Усталое лицо всадника почти черно. Халат покрыт пылью, конь еле держится на ногах. С трудом можно узнать в этом обросшем человеке с воспаленными глазами знатного вельможу Али–Мардана. Он слезает с лошади и идет пешком. Но ноги не слушаются. По сыпучему песку идти трудно.
Али–Мардан бормочет сквозь зубы:
— Лысый бархан! Где Лысый бархан?
Два дня назад улеглась, утихомирилась буря.
Ураган изуродовал лицо пустыни, занес песком следы караванных троп, засыпал трупы павших от жажды животных, разметал пепел и уголь костров. До самых верхушек заметены песком кусты саксаула, к веткам которых привязаны тряпочки, чтобы легче было найти путь к колодцу, носящему невеселое название «Человек не вернется».

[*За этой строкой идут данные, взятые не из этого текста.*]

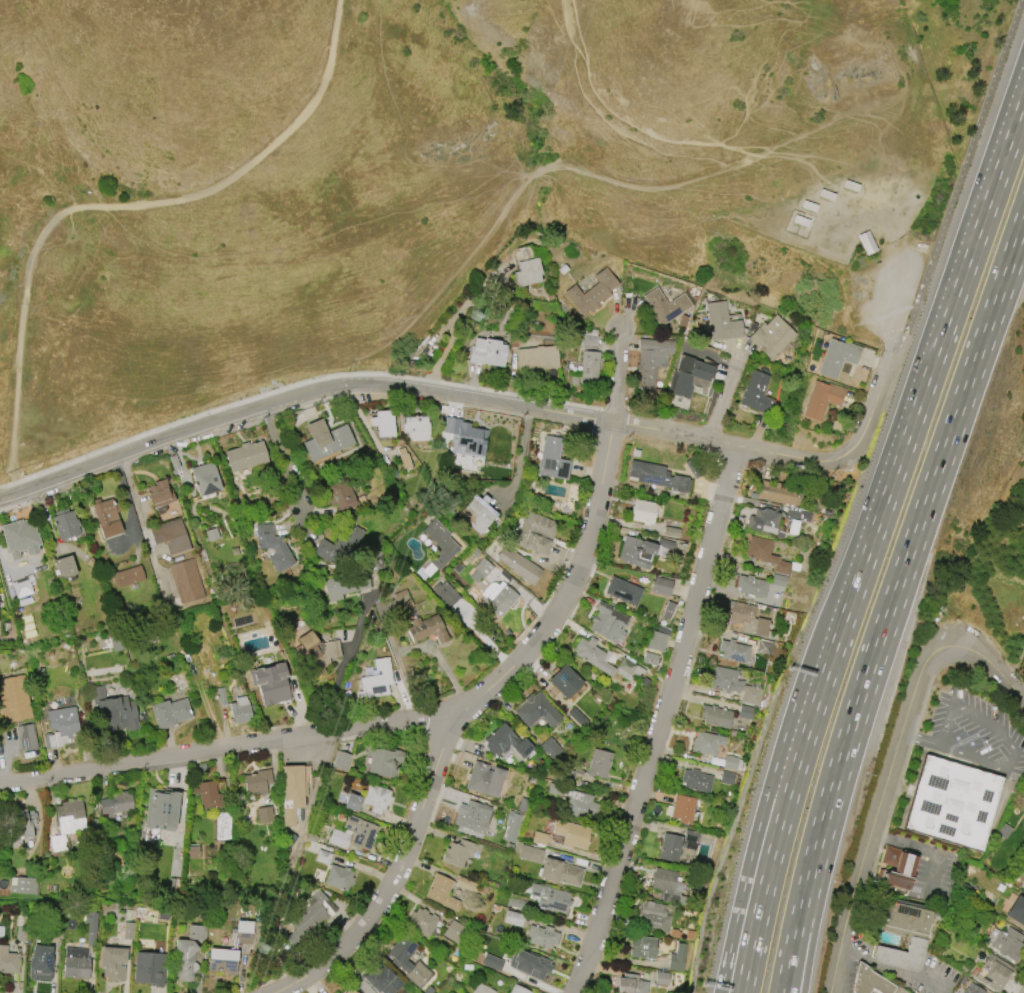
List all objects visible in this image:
road: (959, 177)
road: (642, 200)
road: (113, 205)
building: (866, 242)
building: (527, 272)
building: (591, 292)
building: (665, 306)
power tower: (478, 320)
building: (682, 321)
building: (721, 322)
building: (772, 337)
building: (589, 340)
building: (487, 352)
building: (537, 357)
building: (836, 357)
building: (651, 360)
building: (589, 368)
building: (687, 375)
building: (700, 385)
road: (924, 389)
building: (757, 393)
road: (607, 395)
road: (727, 395)
building: (821, 399)
road: (474, 403)
building: (382, 423)
building: (415, 427)
building: (463, 437)
building: (325, 440)
road: (281, 455)
building: (245, 456)
building: (404, 459)
building: (552, 459)
building: (657, 476)
building: (205, 478)
building: (780, 493)
building: (159, 494)
building: (342, 497)
building: (642, 511)
building: (475, 513)
building: (106, 517)
building: (796, 518)
building: (763, 520)
road: (145, 522)
building: (65, 524)
road: (914, 526)
building: (671, 531)
building: (535, 533)
building: (211, 534)
building: (170, 535)
building: (20, 537)
building: (440, 543)
building: (339, 546)
building: (272, 547)
building: (640, 551)
building: (765, 553)
building: (518, 565)
building: (64, 567)
building: (481, 569)
building: (127, 576)
building: (185, 580)
building: (777, 580)
building: (345, 584)
building: (661, 586)
building: (751, 586)
building: (21, 588)
building: (623, 590)
building: (445, 593)
building: (497, 598)
building: (402, 599)
building: (666, 612)
building: (747, 619)
building: (608, 622)
building: (426, 629)
building: (656, 641)
building: (764, 648)
building: (733, 651)
building: (316, 652)
building: (593, 654)
building: (649, 658)
road: (346, 665)
road: (994, 666)
building: (628, 668)
building: (376, 680)
building: (565, 681)
building: (270, 683)
building: (732, 684)
building: (221, 696)
building: (14, 698)
road: (816, 705)
building: (239, 710)
building: (536, 710)
building: (113, 711)
building: (169, 712)
building: (745, 712)
building: (715, 716)
building: (577, 717)
road: (656, 720)
road: (397, 725)
building: (60, 726)
road: (1003, 734)
building: (26, 737)
building: (506, 742)
road: (919, 742)
building: (706, 743)
building: (550, 748)
building: (340, 760)
building: (382, 760)
building: (730, 762)
building: (598, 763)
building: (484, 779)
building: (696, 780)
building: (256, 781)
road: (312, 789)
building: (290, 791)
building: (1023, 793)
building: (208, 794)
building: (376, 797)
building: (352, 802)
building: (951, 802)
building: (116, 804)
building: (523, 805)
building: (581, 805)
building: (682, 808)
road: (877, 808)
building: (161, 809)
building: (264, 814)
building: (69, 816)
building: (472, 816)
building: (22, 822)
building: (512, 825)
building: (222, 826)
building: (1003, 831)
building: (361, 832)
building: (571, 834)
building: (338, 838)
building: (539, 838)
building: (57, 844)
building: (677, 845)
road: (926, 848)
building: (192, 852)
building: (458, 852)
building: (530, 853)
building: (322, 857)
road: (758, 862)
road: (771, 863)
building: (895, 868)
building: (560, 872)
building: (338, 877)
road: (395, 879)
building: (465, 884)
building: (22, 885)
building: (667, 885)
building: (441, 892)
building: (550, 899)
building: (517, 903)
building: (315, 910)
building: (653, 916)
building: (1020, 916)
building: (899, 917)
building: (513, 918)
road: (796, 918)
road: (807, 919)
building: (421, 922)
building: (90, 927)
building: (127, 931)
building: (195, 932)
building: (243, 932)
building: (456, 932)
building: (541, 936)
building: (1005, 943)
building: (642, 947)
power tower: (265, 952)
building: (901, 955)
building: (677, 957)
building: (184, 958)
building: (222, 960)
building: (8, 961)
building: (400, 962)
building: (491, 962)
building: (40, 963)
building: (75, 963)
building: (113, 963)
building: (529, 963)
building: (149, 968)
road: (894, 968)
building: (993, 973)
building: (661, 978)
building: (380, 979)
building: (869, 981)
building: (630, 984)
building: (481, 989)
building: (518, 989)
building: (973, 989)
building: (348, 990)
building: (899, 990)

Отчаяние, страх смерти сжимают сердце Мардана. Он разговаривает сам с собой вслух.
— Где колодец? Проклятая буря… Вернуться… Нет, не доберешься до воды. Конь до утра не выдержит.
Временами бормотание становится бессвязным — Али–Мардан, словно в бреду, выкрикивает слова угрозы.
Кругом, куда ни взглянешь, на горизонте блестят водной гладью озера, но стоит приблизиться к ним, и они исчезают, растворяются в синеве небосвода.